My GPS said 30 miles. It was well pushing 8pm. But little did I know at the time, it was actually 9pm. Even though Chile appears to be further west from Bolivia, it is actually in a time zone an hour later. Bizarre.
By the time I was within 15 miles outside of Calama I met my first pavement. After 10 solid hours of non-stop riding I got my pavement — and my first speeding and passing cars. But wait a minute. These weren’t just cars. These were new late model — clean — cars. Toyota. Peugeot. Spanking clean.
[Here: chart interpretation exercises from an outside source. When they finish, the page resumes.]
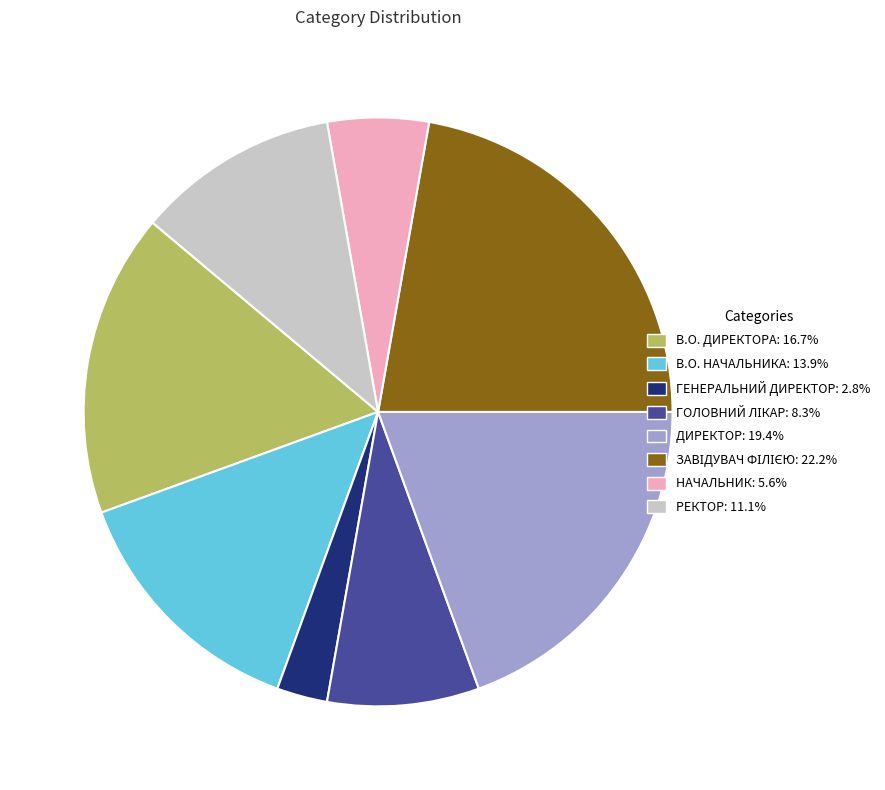

Does ГЕНЕРАЛЬНИЙ ДИРЕКТОР: 2.8% account for over 50% of the chart?

No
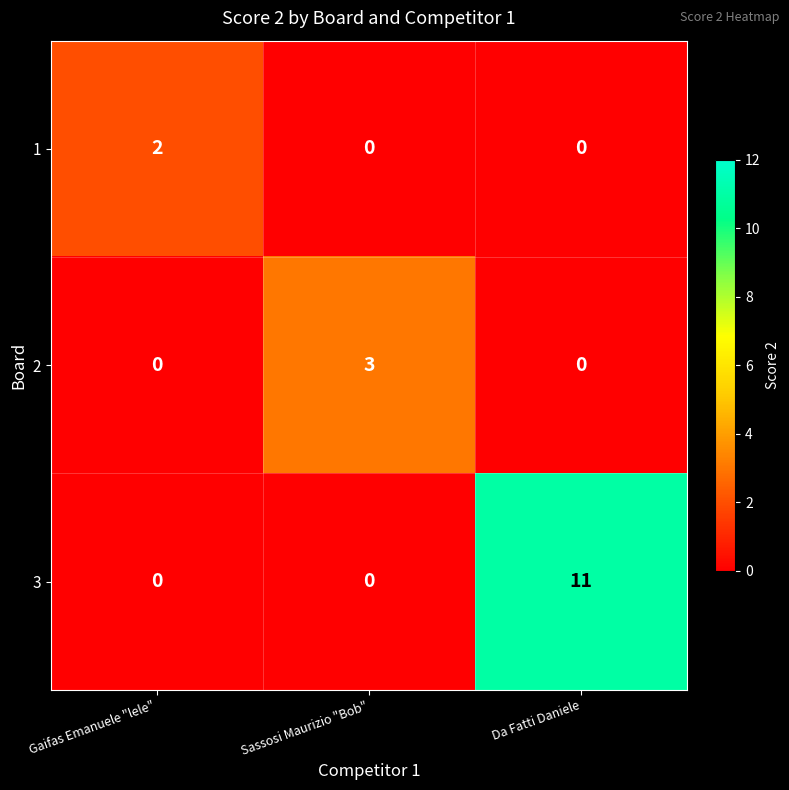

Which series has the widest spread of values?

3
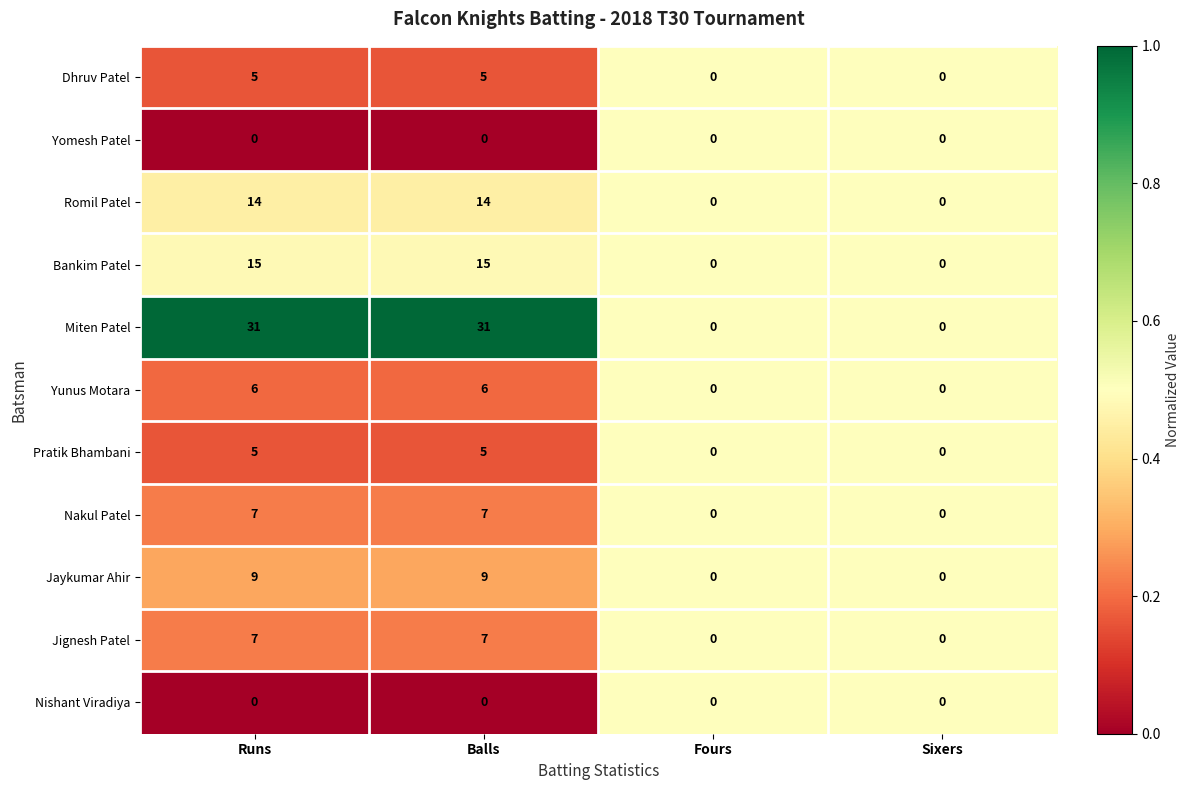

Which series has the widest spread of values?

Miten Patel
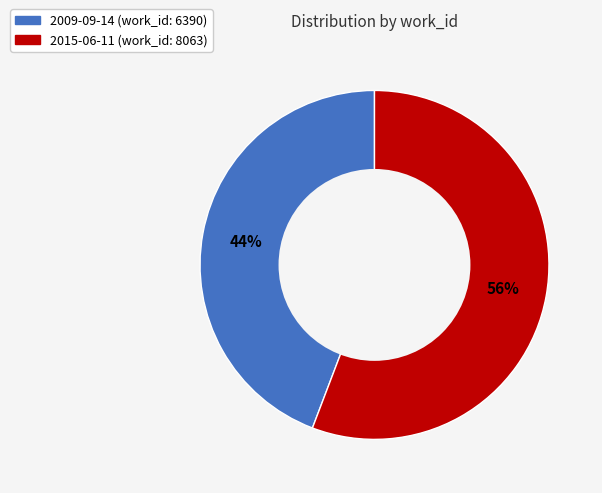

The 2009-09-14 slice represents 44% of the pie. True or false?

True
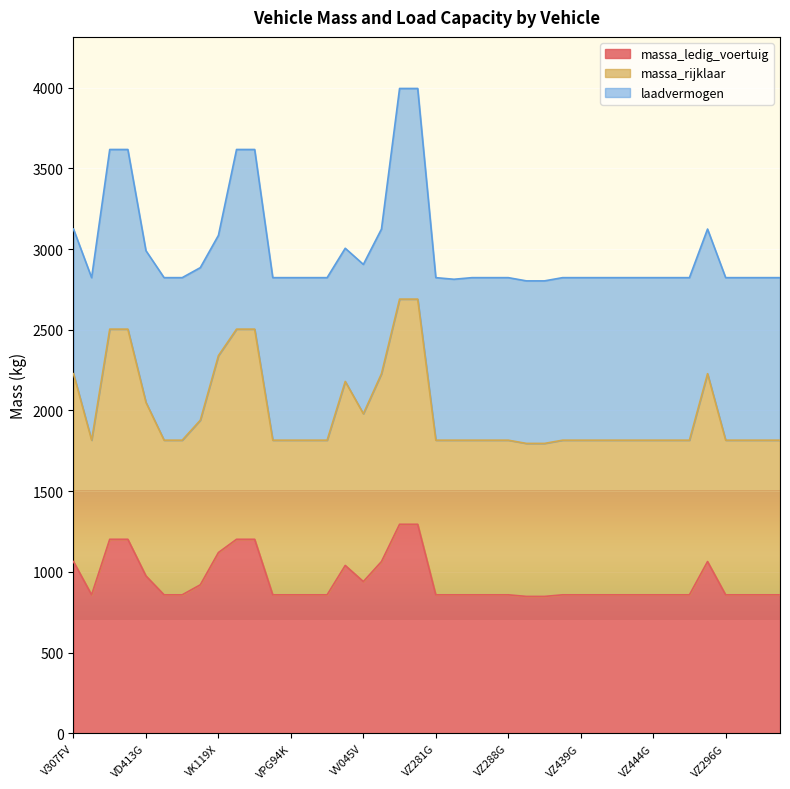

What is the sum of the massa_rijklaar values at VZ444G and VVV23N?

4506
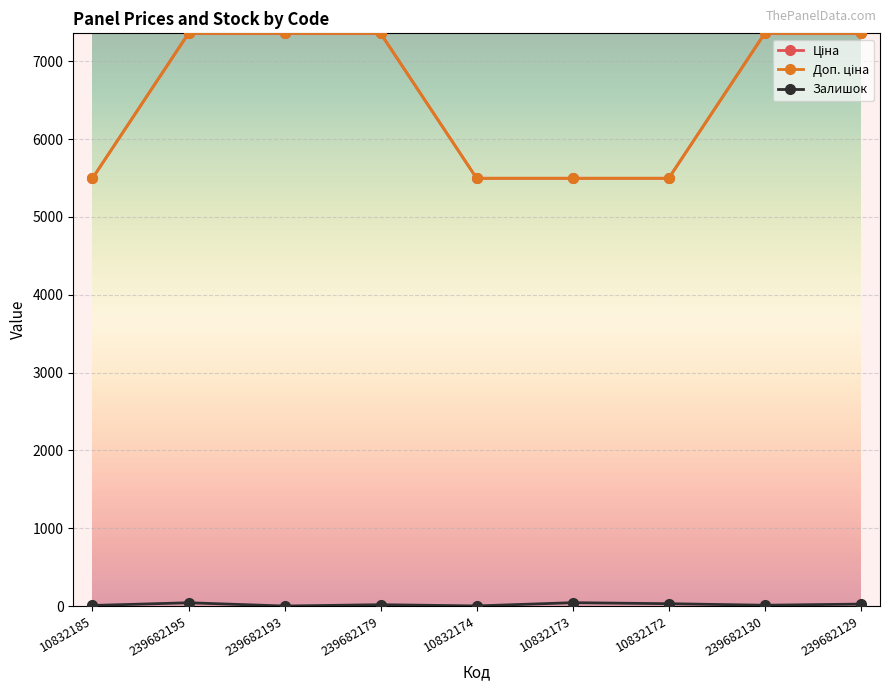

Is this an area chart (filled region under the line)?

No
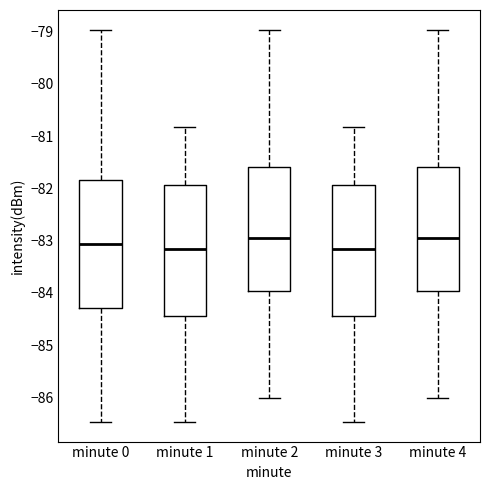

Reading left to right, transcribe this box plot: for each box, give where its median line is, the range the box spans, and where its two whiskers end, as read against the y-axis. The values are not printed on the chart, so give them approximately, as read against the axis.

minute 0: median -83.1, box -84.3 to -81.8, whiskers -86.5 to -79.0
minute 1: median -83.2, box -84.4 to -81.9, whiskers -86.5 to -80.8
minute 2: median -82.9, box -84.0 to -81.6, whiskers -86.0 to -79.0
minute 3: median -83.2, box -84.4 to -81.9, whiskers -86.5 to -80.8
minute 4: median -82.9, box -84.0 to -81.6, whiskers -86.0 to -79.0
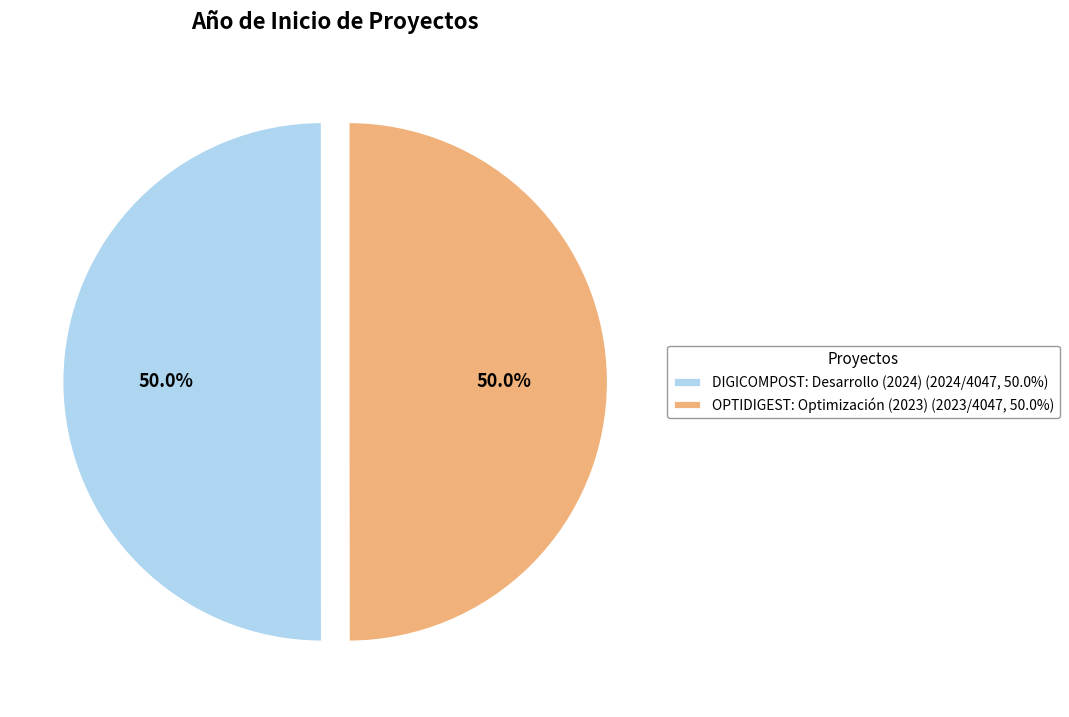

What is the ratio of the value at DIGICOMPOST: Desarrollo (2024) (2024/4047, 50.0%) to the value at OPTIDIGEST: Optimización (2023) (2023/4047, 50.0%)?

1.0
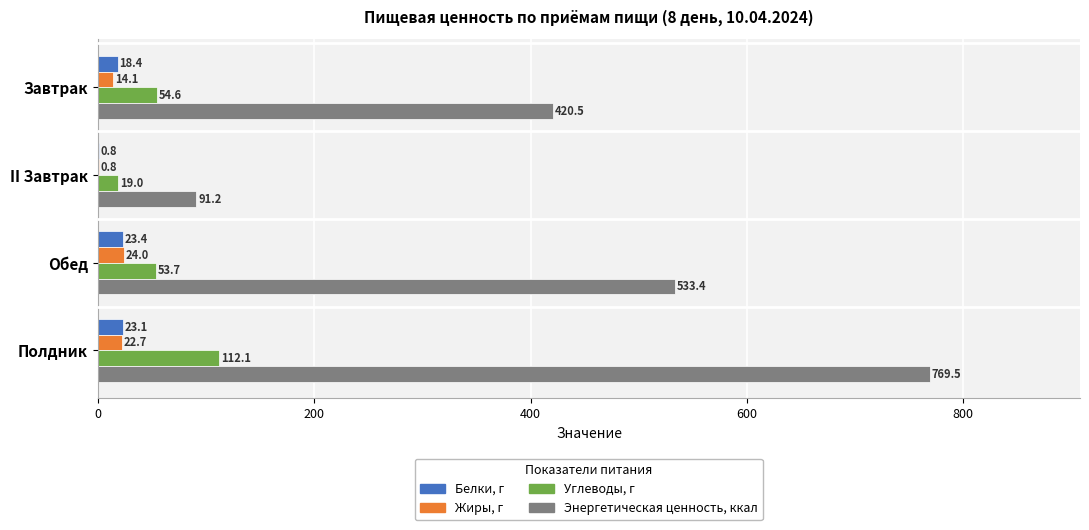

Is it true that Энергетическая ценность, ккал equals 420.5 at Завтрак?

True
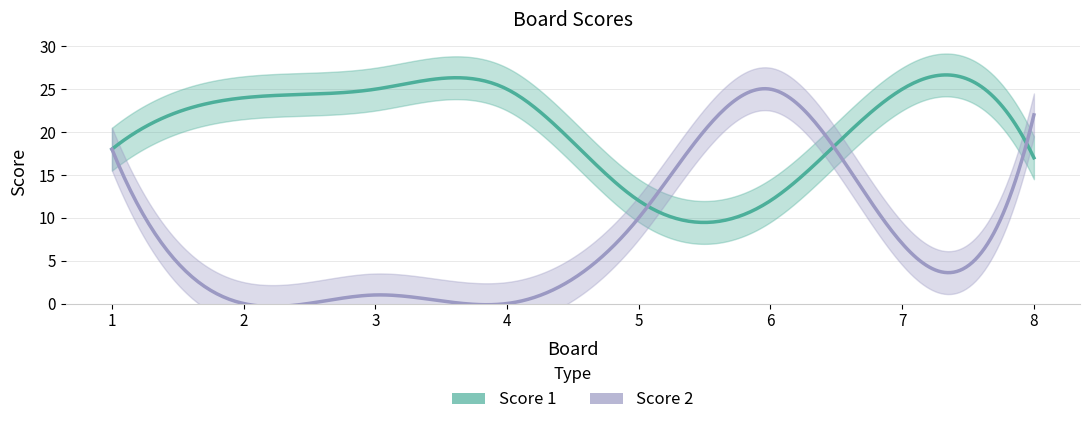

Rank the series at 2 from highest to lowest value.

Score 1, Score 2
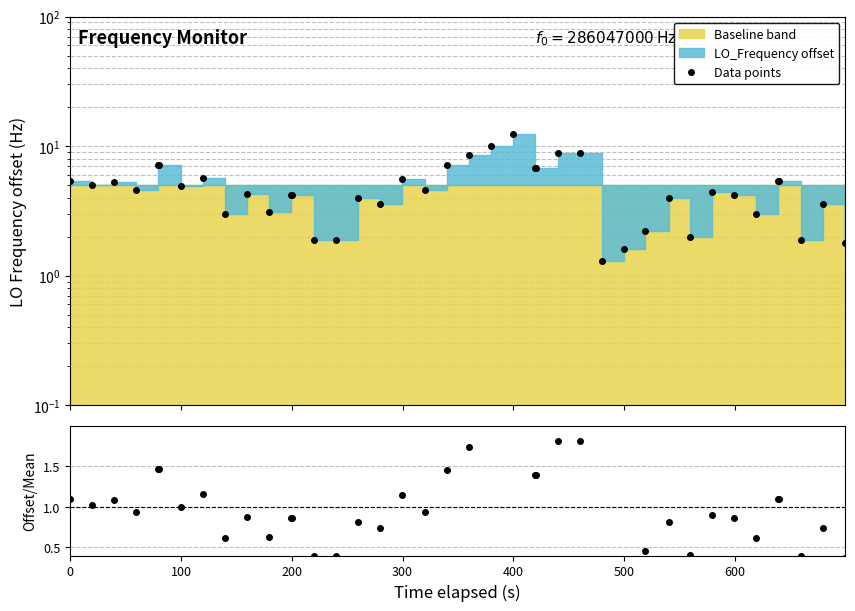

What is the value of the offset / mean offset point at the 31st from the left?

0.8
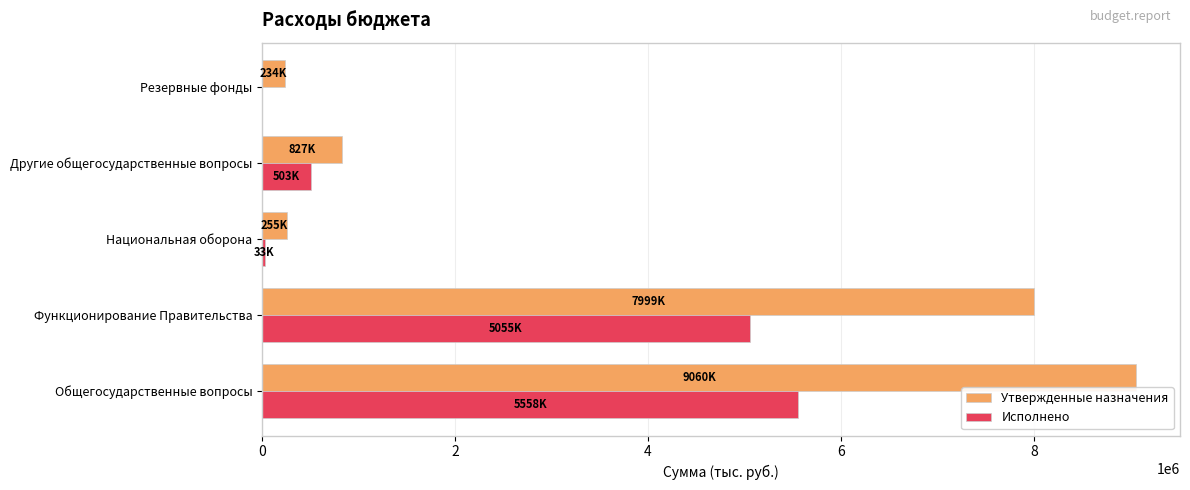

How many distinct data groups are displayed?

2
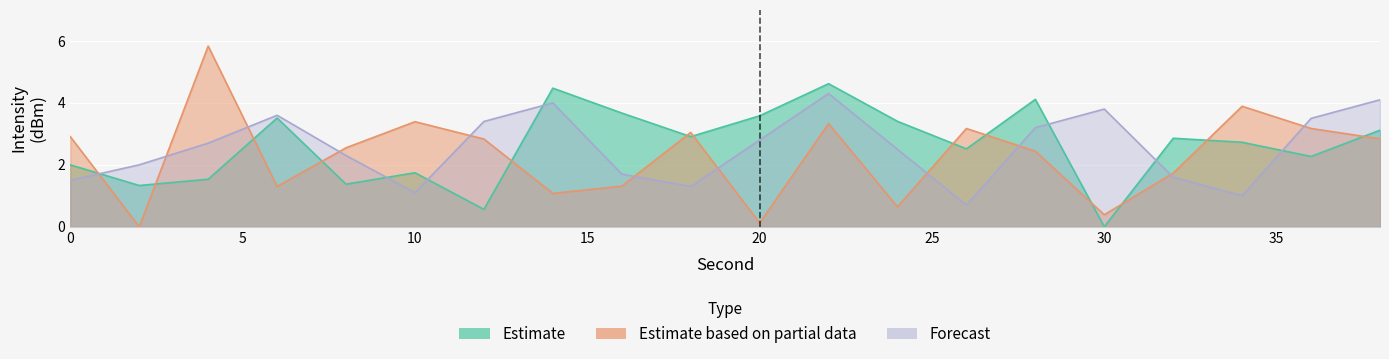

Reading left to right, list all the values displayed in this chart.

Estimate: 2.0	1.3	1.5	3.5	1.4	1.7	0.6	4.5	3.7	2.9	3.6	4.6	3.4	2.5	4.1	0.0	2.9	2.7	2.3	3.1
Estimate based on partial data: 2.9	0.0	5.8	1.3	2.6	3.4	2.8	1.1	1.3	3.0	0.1	3.3	0.6	3.2	2.4	0.4	1.7	3.9	3.2	2.8
Forecast: 1.5	2.0	2.7	3.6	2.3	1.1	3.4	4.0	1.7	1.3	2.8	4.3	2.5	0.7	3.2	3.8	1.6	1.0	3.5	4.1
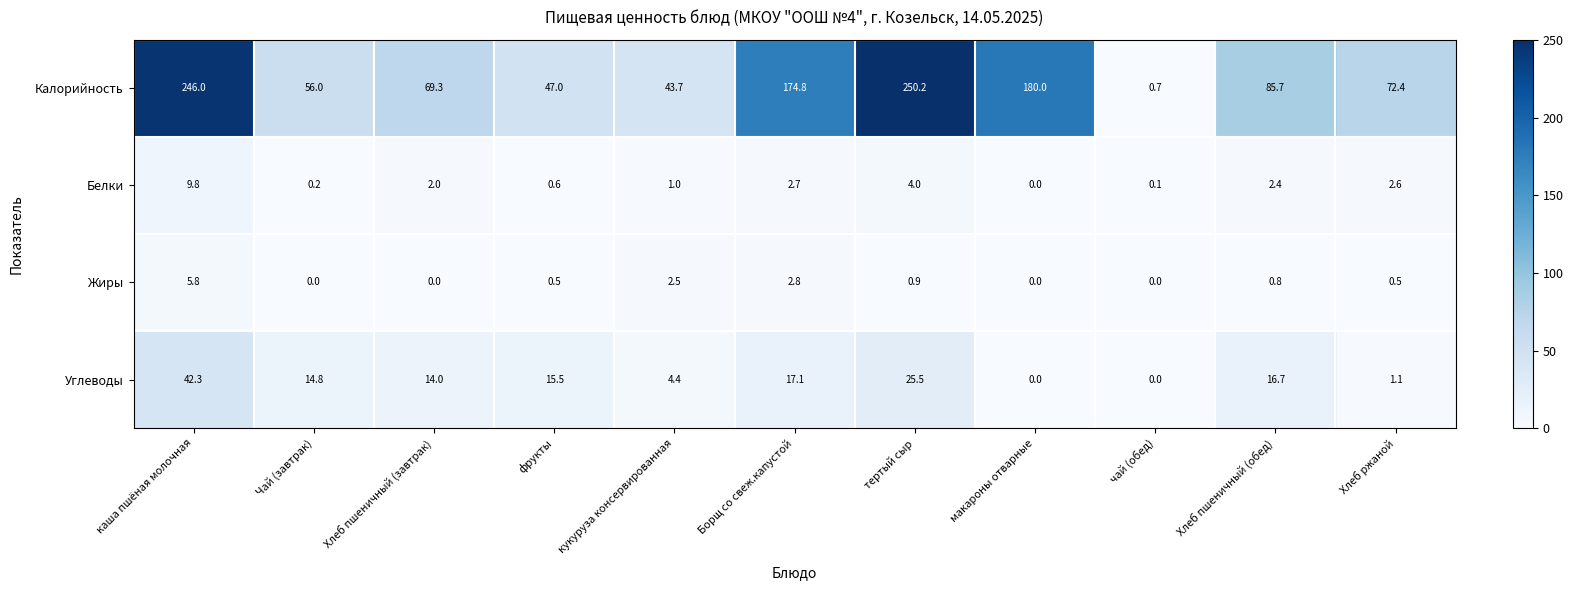

At how many categories does at least one series exceed 22?

10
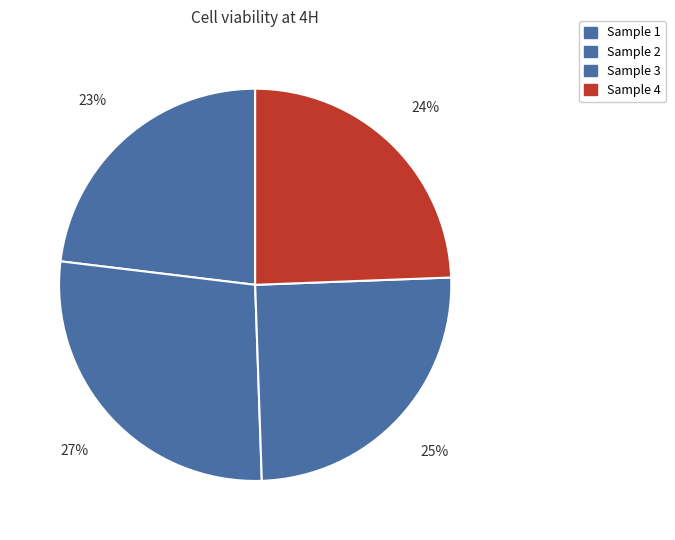

How many slices are in this pie chart?

4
I was no longer in Bolivia. Then rolling into the city limits I soon was riding by a massive shopping mall – The Calama Mall – with parking for hundreds of cars. Walkways were clearly marked and traffic lights programmed. Cars and trucks actually stopped and let pedestrians cross. While the dreamlike desert landscapes complete with 20,000 foot volcanoes seemed out of this world, Calama itself was a world apart from Bolivia complete with its prosperity and massive commerce center.
10pm — It took awhile, but I found a hotel with parking, a cold beer and that pillow that seemed to be whispering, yet calling my name.
Welcome to Chile.
The sad part about this amazing journey of adventure & discovery entering Chile is that so many travelers sacrafice this route leaving Bolivia and entering Chile south of San Pedro de Atacama. While others skip Bolivia and enter Calama through the Pan American Highway. Look at these photos! Judging by the lack of traffic, travelers and life it’s too bad not more people experience this. For me, I got to see both worlds and share them with you.